Exercise inputs:
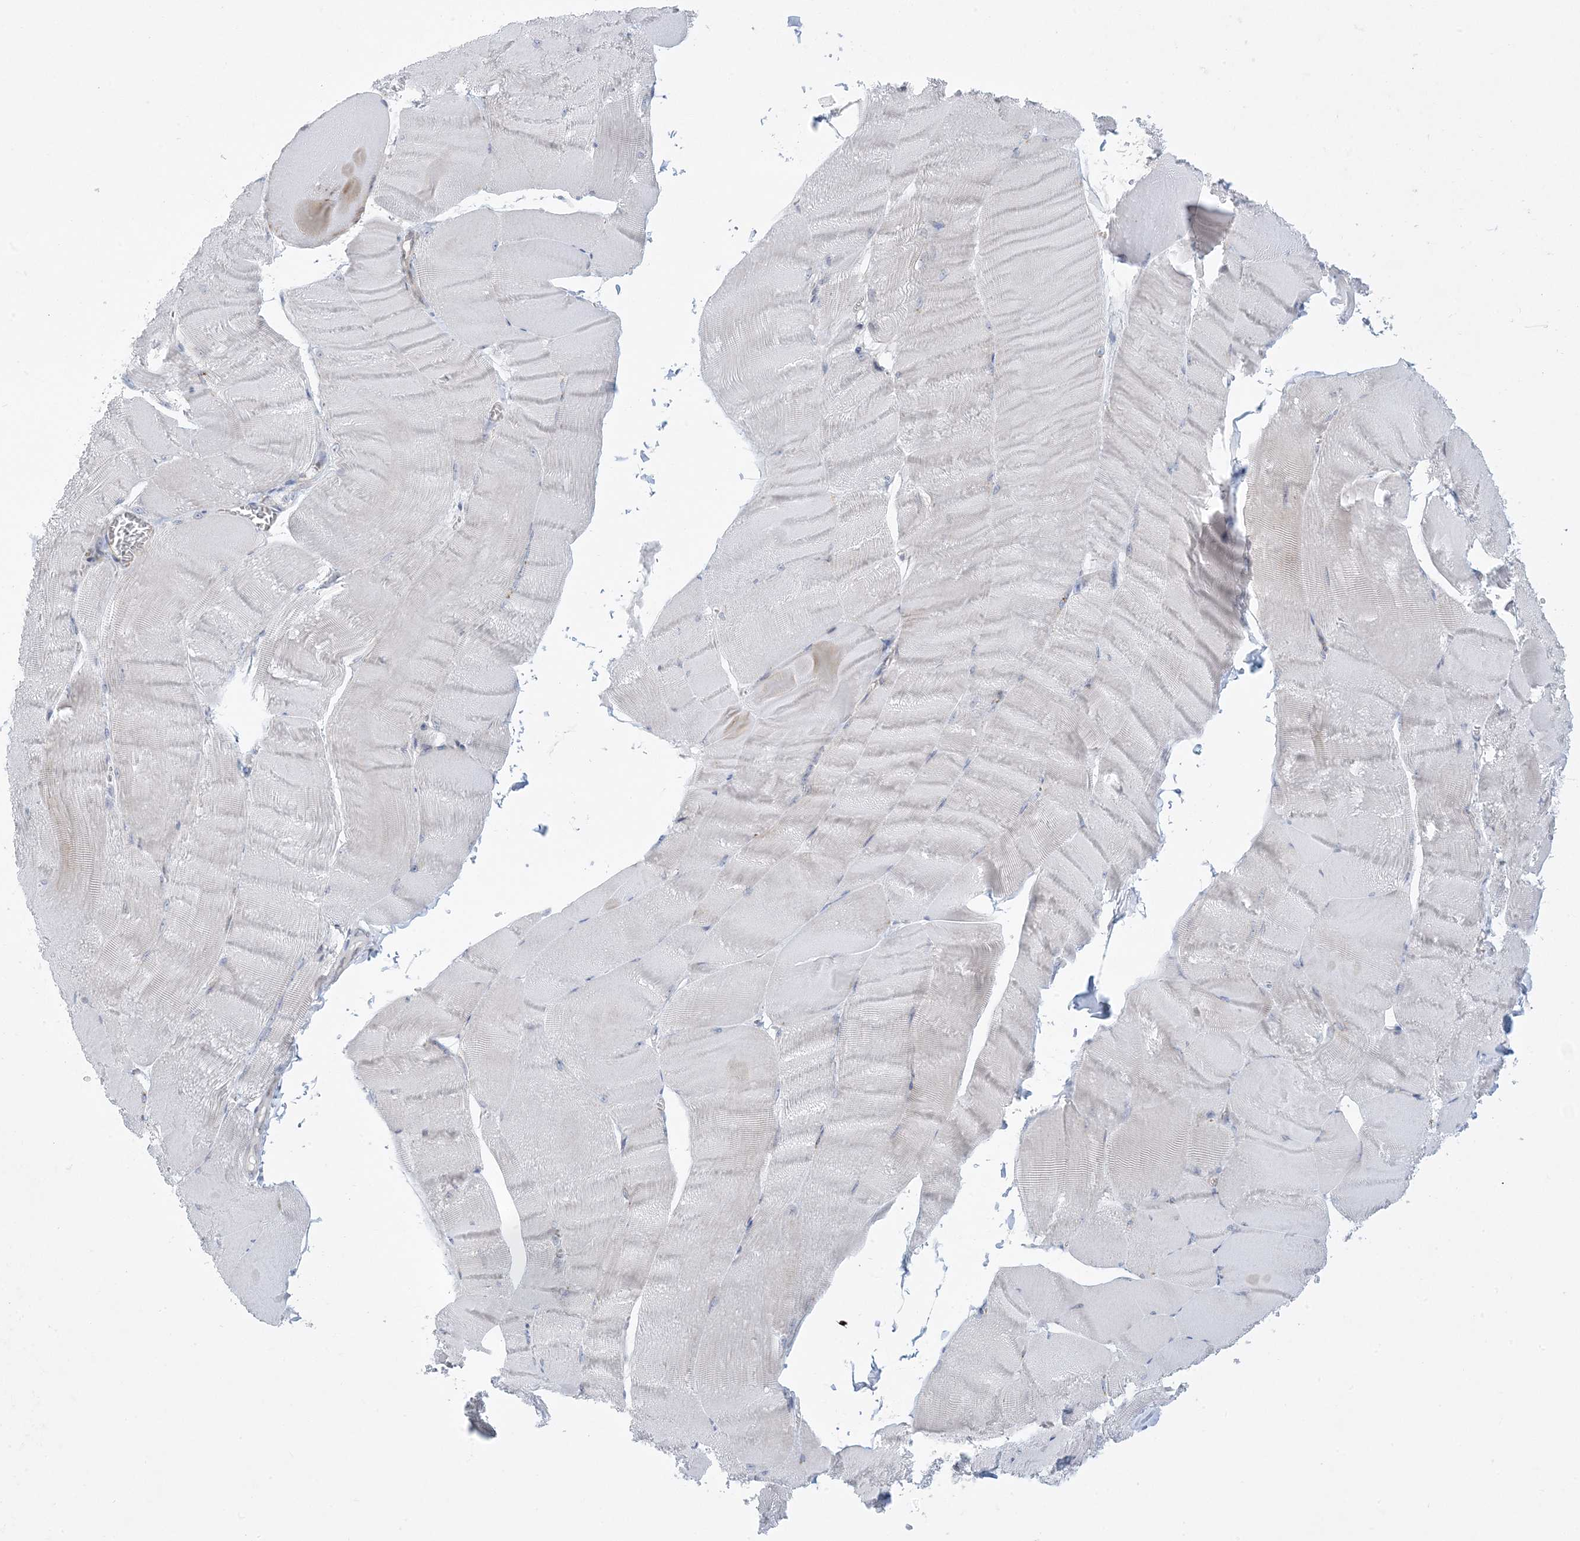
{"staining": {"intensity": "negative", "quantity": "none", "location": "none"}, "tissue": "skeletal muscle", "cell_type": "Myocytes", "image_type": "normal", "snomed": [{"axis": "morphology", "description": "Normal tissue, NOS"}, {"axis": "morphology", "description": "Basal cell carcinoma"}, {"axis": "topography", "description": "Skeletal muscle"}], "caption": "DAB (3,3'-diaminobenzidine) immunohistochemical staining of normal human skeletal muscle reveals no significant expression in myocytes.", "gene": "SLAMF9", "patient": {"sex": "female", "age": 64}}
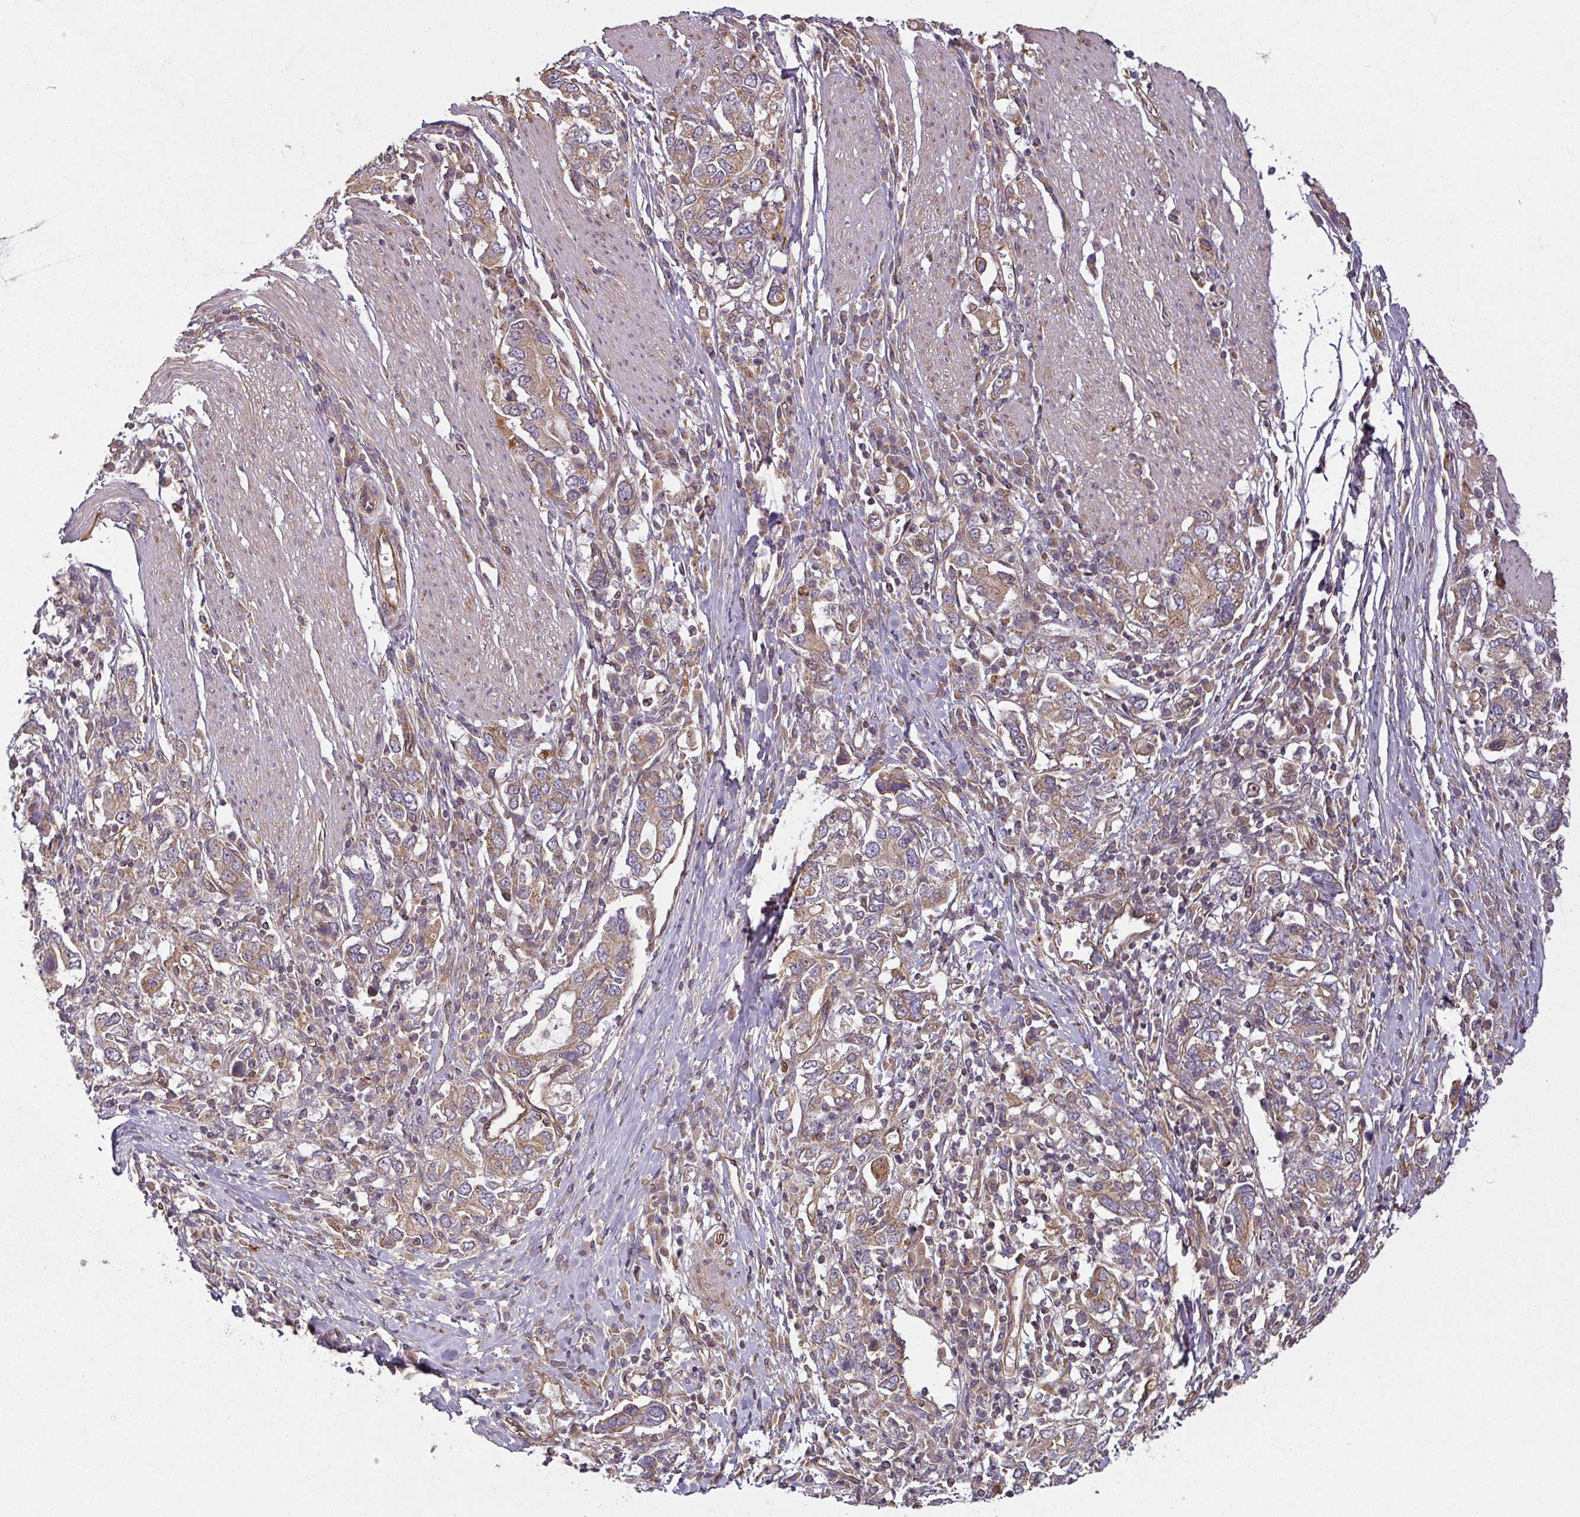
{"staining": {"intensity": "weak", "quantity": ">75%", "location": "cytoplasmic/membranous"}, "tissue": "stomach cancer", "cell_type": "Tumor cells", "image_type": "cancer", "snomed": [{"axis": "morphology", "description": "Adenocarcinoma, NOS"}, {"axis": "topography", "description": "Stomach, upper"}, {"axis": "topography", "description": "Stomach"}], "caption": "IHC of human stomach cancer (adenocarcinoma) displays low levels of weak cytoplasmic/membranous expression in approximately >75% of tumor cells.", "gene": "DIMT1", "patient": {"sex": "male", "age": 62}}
---
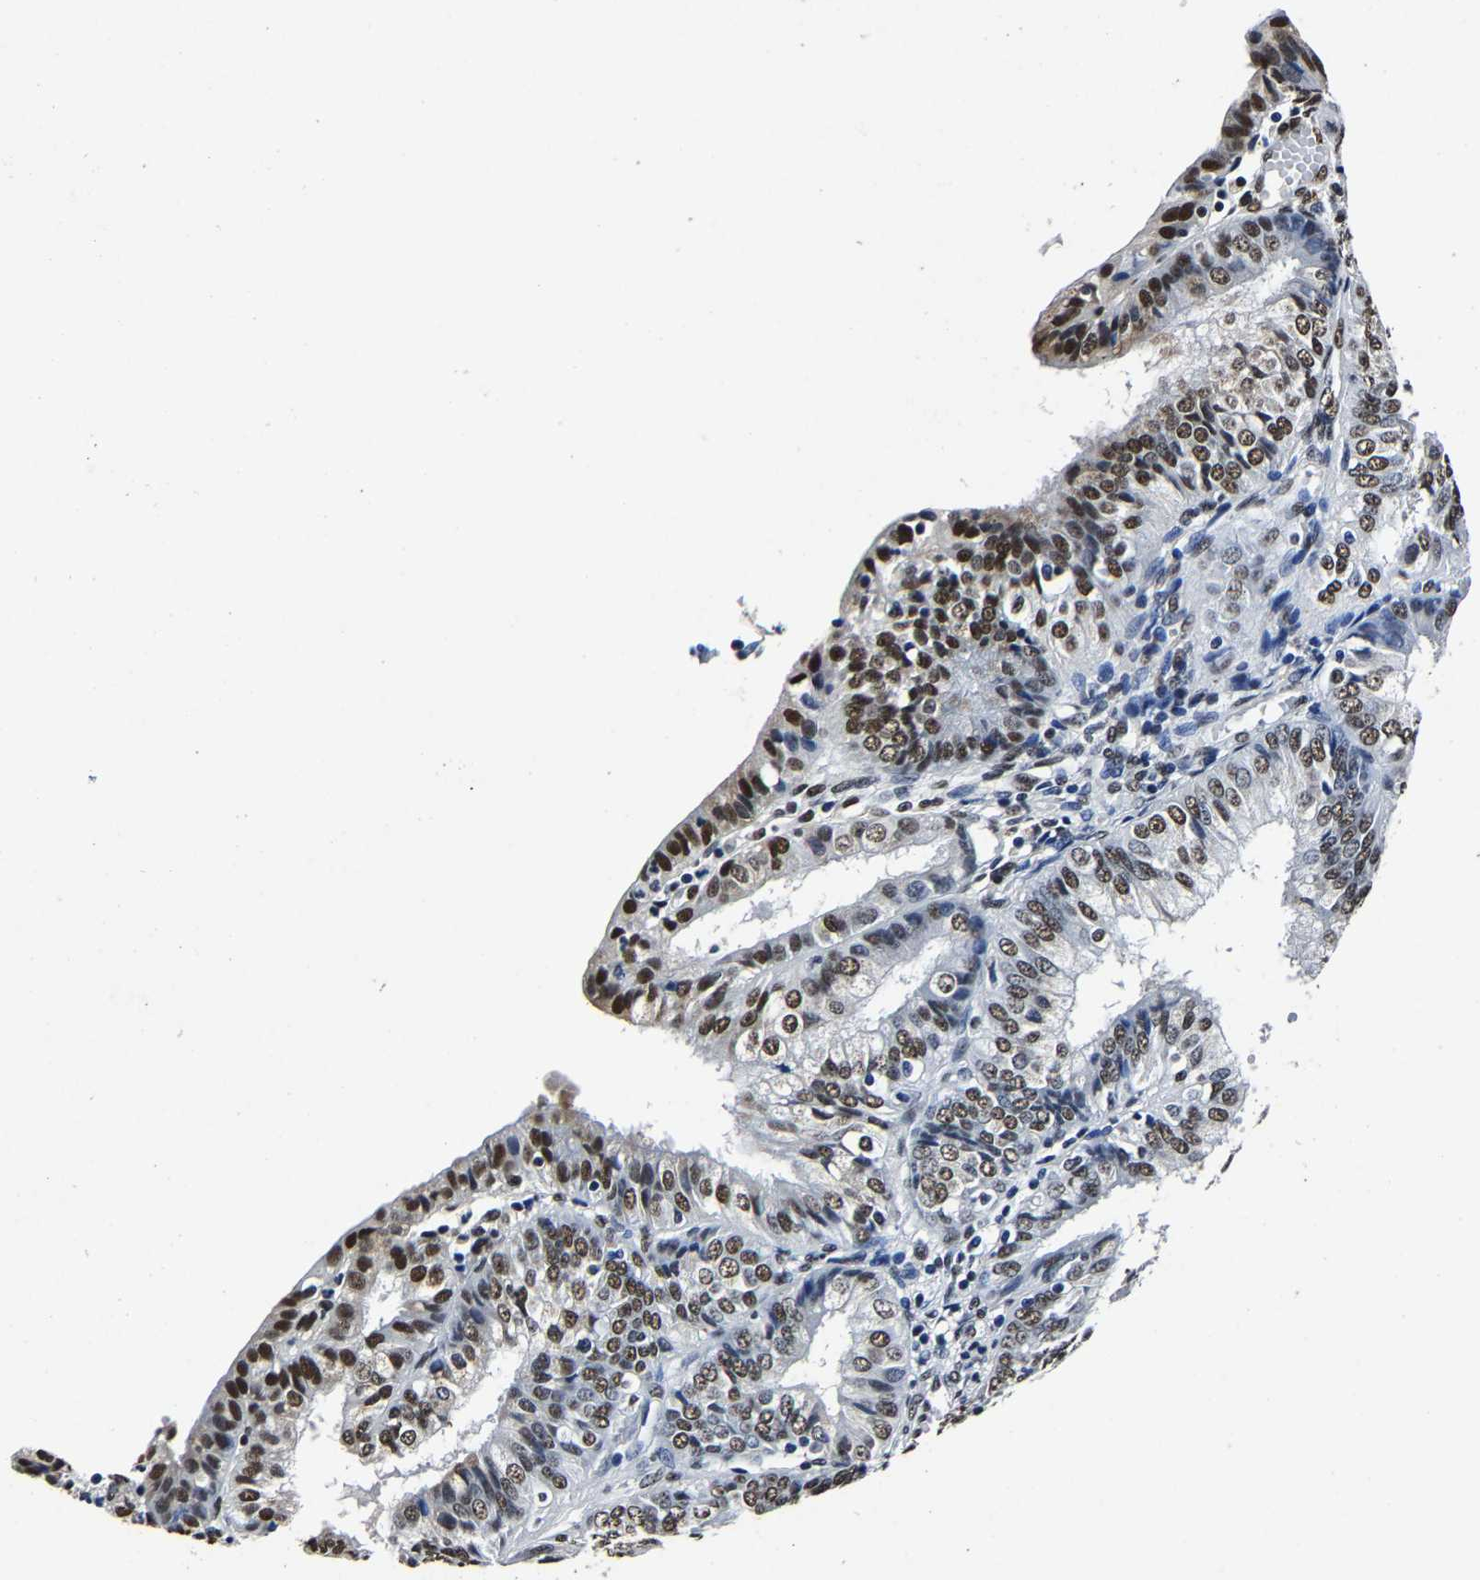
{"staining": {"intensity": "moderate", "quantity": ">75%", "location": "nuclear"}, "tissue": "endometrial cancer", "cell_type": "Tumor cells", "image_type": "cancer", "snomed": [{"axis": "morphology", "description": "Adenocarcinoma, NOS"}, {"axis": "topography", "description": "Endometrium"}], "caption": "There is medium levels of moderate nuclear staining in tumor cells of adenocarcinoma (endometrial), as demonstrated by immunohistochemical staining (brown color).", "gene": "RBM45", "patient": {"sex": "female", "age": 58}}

Your objective: From the line with "(3,3'-diaminobenzidine) immunohistochemical staining" up to and including the line with "of human stomach" above, retype every line exactly and nothing more; leave out the pictures.

Solved exercise:
{"staining": {"intensity": "negative", "quantity": "none", "location": "none"}, "tissue": "skeletal muscle", "cell_type": "Myocytes", "image_type": "normal", "snomed": [{"axis": "morphology", "description": "Normal tissue, NOS"}, {"axis": "morphology", "description": "Basal cell carcinoma"}, {"axis": "topography", "description": "Skeletal muscle"}], "caption": "DAB (3,3'-diaminobenzidine) immunohistochemical staining of normal human skeletal muscle reveals no significant expression in myocytes.", "gene": "SLAMF9", "patient": {"sex": "female", "age": 64}}
{"staining": {"intensity": "weak", "quantity": ">75%", "location": "cytoplasmic/membranous"}, "tissue": "stomach cancer", "cell_type": "Tumor cells", "image_type": "cancer", "snomed": [{"axis": "morphology", "description": "Adenocarcinoma, NOS"}, {"axis": "topography", "description": "Stomach, upper"}, {"axis": "topography", "description": "Stomach"}], "caption": "IHC of human stomach cancer (adenocarcinoma) displays low levels of weak cytoplasmic/membranous expression in approximately >75% of tumor cells.", "gene": "DIMT1", "patient": {"sex": "male", "age": 62}}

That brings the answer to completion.